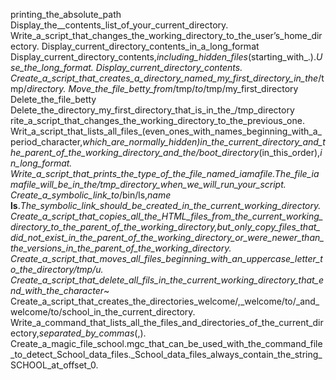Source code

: printing_the_absolute_path
Display_the__contents_list_of_your_current_directory.
Write_a_script_that_changes_the_working_directory_to_the_user’s_home_directory.
Display_current_directory_contents_in_a_long_format
Display_current_directory_contents,_including_hidden_files_(starting_with_.)._Use_the_long_format.
Display_current_directory_contents.
Create_a_script_that_creates_a_directory_named_my_first_directory_in_the_/tmp/_directory.
Move_the_file_betty_from_/tmp/_to_/tmp/my_first_directory
Delete_the_file_betty
Delete_the_directory_my_first_directory_that_is_in_the_/tmp_directory
rite_a_script_that_changes_the_working_directory_to_the_previous_one.
Writ_a_script_that_lists_all_files_(even_ones_with_names_beginning_with_a_period_character,_which_are_normally_hidden)_in_the_current_directory_and_the_parent_of_the_working_directory_and_the_/boot_directory_(in_this_order),_in_long_format.
Write_a_script_that_prints_the_type_of_the_file_named_iamafile._The_file_iamafile_will_be_in_the_/tmp_directory_when_we_will_run_your_script.
Create_a_symbolic_link_to_/bin/ls,_name_ __ls__._The_symbolic_link_should_be_created_in_the_current_working_directory.
Create_a_script_that_copies_all_the_HTML_files_from_the_current_working_directory_to_the_parent_of_the_working_directory,_but_only_copy_files_that_did_not_exist_in_the_parent_of_the_working_directory_or_were_newer_than_the_versions_in_the_parent_of_the_working_directory.
Create_a_script_that_moves_all_files_beginning_with_an_uppercase_letter_to_the_directory_/tmp/u.
Create_a_script_that_delete_all_fils_in_the_current_working_directory_that_end_with_the_character_~
Create_a_script_that_creates_the_directories_welcome/,_welcome/to/_and_welcome/to/school_in_the_current_directory.
Write_a_command_that_lists_all_the_files_and_directories_of_the_current_directory,_separated_by_commas_(,).
Create_a_magic_file_school.mgc_that_can_be_used_with_the_command_file_to_detect_School_data_files._School_data_files_always_contain_the_string_SCHOOL_at_offset_0.
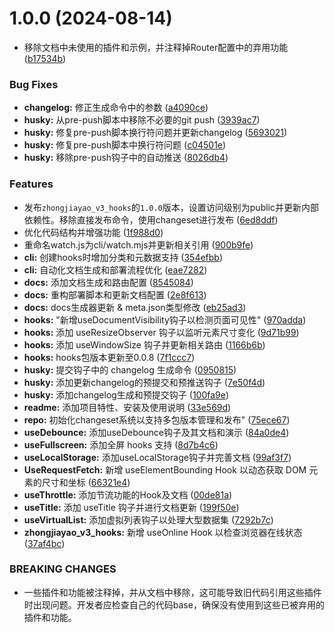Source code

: # 1.0.0 (2024-08-14)


* 移除文档中未使用的插件和示例，并注释掉Router配置中的弃用功能 ([b17534b](https://github.com/zjydipingxian/hooks-encode/commit/b17534b62da08a54ffe733aafdaae88e7edea2da))


### Bug Fixes

* **changelog:** 修正生成命令中的参数 ([a4090ce](https://github.com/zjydipingxian/hooks-encode/commit/a4090ce47e8a1fc34b3a336754f9a934425d4366))
* **husky:** 从pre-push脚本中移除不必要的git push ([3939ac7](https://github.com/zjydipingxian/hooks-encode/commit/3939ac745787327681fde31a4fdaf393cd7cc48b))
* **husky:** 修复pre-push脚本换行符问题并更新changelog ([5693021](https://github.com/zjydipingxian/hooks-encode/commit/56930211dd71dccc5e19ba7eb2f5fab50cc1d5c6))
* **husky:** 修复pre-push脚本中换行符问题 ([c04501e](https://github.com/zjydipingxian/hooks-encode/commit/c04501e60778585426a170c7cd1002b56f32fbe3))
* **husky:** 移除pre-push钩子中的自动推送 ([8026db4](https://github.com/zjydipingxian/hooks-encode/commit/8026db4b9336fae1e32ca10200996d9242503f04))


### Features

* 发布`zhongjiayao_v3_hooks`的`1.0.0`版本，设置访问级别为public并更新内部依赖性。移除直接发布命令，使用changeset进行发布 ([6ed8ddf](https://github.com/zjydipingxian/hooks-encode/commit/6ed8ddf17fac46ae1a96bf71ca15b14f9b41189c))
* 优化代码结构并增强功能 ([1f988d0](https://github.com/zjydipingxian/hooks-encode/commit/1f988d0134a17b52d07bfd3468526c795074b39b))
* 重命名watch.js为cli/watch.mjs并更新相关引用 ([900b9fe](https://github.com/zjydipingxian/hooks-encode/commit/900b9fe3f3539fd92b8fc2d061ef649d7d8767cf))
* **cli:** 创建hooks时增加分类和元数据支持 ([354efbb](https://github.com/zjydipingxian/hooks-encode/commit/354efbbf4ffbfd158b3dc243c5041826a01c0512))
* **cli:** 自动化文档生成和部署流程优化 ([eae7282](https://github.com/zjydipingxian/hooks-encode/commit/eae7282fb7ef417791d985decfb7efa1b1999da6))
* **docs:** 添加文档生成和路由配置 ([8545084](https://github.com/zjydipingxian/hooks-encode/commit/85450846c2dc5de3e1827d28c0cf72733b95a289))
* **docs:** 重构部署脚本和更新文档配置 ([2e8f613](https://github.com/zjydipingxian/hooks-encode/commit/2e8f613853be2d7e8a00661131df94d05947c47c))
* **docs:** docs生成器更新 & meta.json类型修改 ([eb25ad3](https://github.com/zjydipingxian/hooks-encode/commit/eb25ad39cdee9a9444aec92cac11a539946219ac))
* **hooks:** "新增useDocumentVisibility钩子以检测页面可见性" ([970adda](https://github.com/zjydipingxian/hooks-encode/commit/970adda308a0759c24c379b9459e206873e91c0f))
* **hooks:** 添加 useResizeObserver 钩子以监听元素尺寸变化 ([9d71b99](https://github.com/zjydipingxian/hooks-encode/commit/9d71b99aaa172ee5d0583d4023865e599c24263c))
* **hooks:** 添加 useWindowSize 钩子并更新相关路由 ([1166b6b](https://github.com/zjydipingxian/hooks-encode/commit/1166b6b286999584f1521ac11ec0f20226604e8a))
* **hooks:** hooks包版本更新至0.0.8 ([7f1ccc7](https://github.com/zjydipingxian/hooks-encode/commit/7f1ccc7f4a69872d13526c2bf1abc31c87f3299f))
* **husky:** 提交钩子中的 changelog 生成命令 ([0950815](https://github.com/zjydipingxian/hooks-encode/commit/0950815f74f79c26386edc1fdc3f7d1005d607f7))
* **husky:** 添加更新changelog的预提交和预推送钩子 ([7e50f4d](https://github.com/zjydipingxian/hooks-encode/commit/7e50f4d5e96abe44cba606c8378f8f4be721b439))
* **husky:** 添加changelog生成和预提交钩子 ([100fa9e](https://github.com/zjydipingxian/hooks-encode/commit/100fa9e1b83d30fece5de7be319c1d8cb276fd72))
* **readme:** 添加项目特性、安装及使用说明 ([33e569d](https://github.com/zjydipingxian/hooks-encode/commit/33e569da0b7cd622688d5d291107f5079ff3c059))
* **repo:** 初始化changeset系统以支持多包版本管理和发布" ([75ece67](https://github.com/zjydipingxian/hooks-encode/commit/75ece6709949760a0b11b5be1857330d9f891ccb))
* **useDebounce:** 添加useDebounce钩子及其文档和演示 ([84a0de4](https://github.com/zjydipingxian/hooks-encode/commit/84a0de4a6c0bc6c92ba77a89827c5c71ec1ef907))
* **useFullscreen:** 添加全屏 hooks 支持 ([8d7b4c6](https://github.com/zjydipingxian/hooks-encode/commit/8d7b4c68660eb577380b46a02ab09b53b172b0a4))
* **useLocalStorage:** 添加useLocalStorage钩子并完善文档 ([99af3f7](https://github.com/zjydipingxian/hooks-encode/commit/99af3f7a67eb94adea2fe7ad88766dcd3062776f))
* **UseRequestFetch:** 新增 useElementBounding Hook 以动态获取 DOM 元素的尺寸和坐标 ([66321e4](https://github.com/zjydipingxian/hooks-encode/commit/66321e43d6f3b1cac242df99d5467a9918820608))
* **useThrottle:** 添加节流功能的Hook及文档 ([00de81a](https://github.com/zjydipingxian/hooks-encode/commit/00de81a15af00ff76c01367be9603b148d18ea42))
* **useTitle:** 添加 useTitle 钩子并进行文档更新 ([199f50e](https://github.com/zjydipingxian/hooks-encode/commit/199f50ea98ac4e23a54f35d6b54df53228888738))
* **useVirtualList:** 添加虚拟列表钩子以处理大型数据集 ([7292b7c](https://github.com/zjydipingxian/hooks-encode/commit/7292b7c9816ccf6aaa140ce662b281434d3ec0f0))
* **zhongjiayao_v3_hooks:** 新增 useOnline Hook 以检查浏览器在线状态 ([37af4bc](https://github.com/zjydipingxian/hooks-encode/commit/37af4bc092affa0336b084c7bac8bfdbb07c5ae1))


### BREAKING CHANGES

* 一些插件和功能被注释掉，并从文档中移除，这可能导致旧代码引用这些插件时出现问题。开发者应检查自己的代码base，确保没有使用到这些已被弃用的插件和功能。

::::::::

● Your goal
Look through the data above. Find each line with the string "husky" and copy it.

● Final answer
* **husky:** 从pre-push脚本中移除不必要的git push ([3939ac7](https://github.com/zjydipingxian/hooks-encode/commit/3939ac745787327681fde31a4fdaf393cd7cc48b))
* **husky:** 修复pre-push脚本换行符问题并更新changelog ([5693021](https://github.com/zjydipingxian/hooks-encode/commit/56930211dd71dccc5e19ba7eb2f5fab50cc1d5c6))
* **husky:** 修复pre-push脚本中换行符问题 ([c04501e](https://github.com/zjydipingxian/hooks-encode/commit/c04501e60778585426a170c7cd1002b56f32fbe3))
* **husky:** 移除pre-push钩子中的自动推送 ([8026db4](https://github.com/zjydipingxian/hooks-encode/commit/8026db4b9336fae1e32ca10200996d9242503f04))
* **husky:** 提交钩子中的 changelog 生成命令 ([0950815](https://github.com/zjydipingxian/hooks-encode/commit/0950815f74f79c26386edc1fdc3f7d1005d607f7))
* **husky:** 添加更新changelog的预提交和预推送钩子 ([7e50f4d](https://github.com/zjydipingxian/hooks-encode/commit/7e50f4d5e96abe44cba606c8378f8f4be721b439))
* **husky:** 添加changelog生成和预提交钩子 ([100fa9e](https://github.com/zjydipingxian/hooks-encode/commit/100fa9e1b83d30fece5de7be319c1d8cb276fd72))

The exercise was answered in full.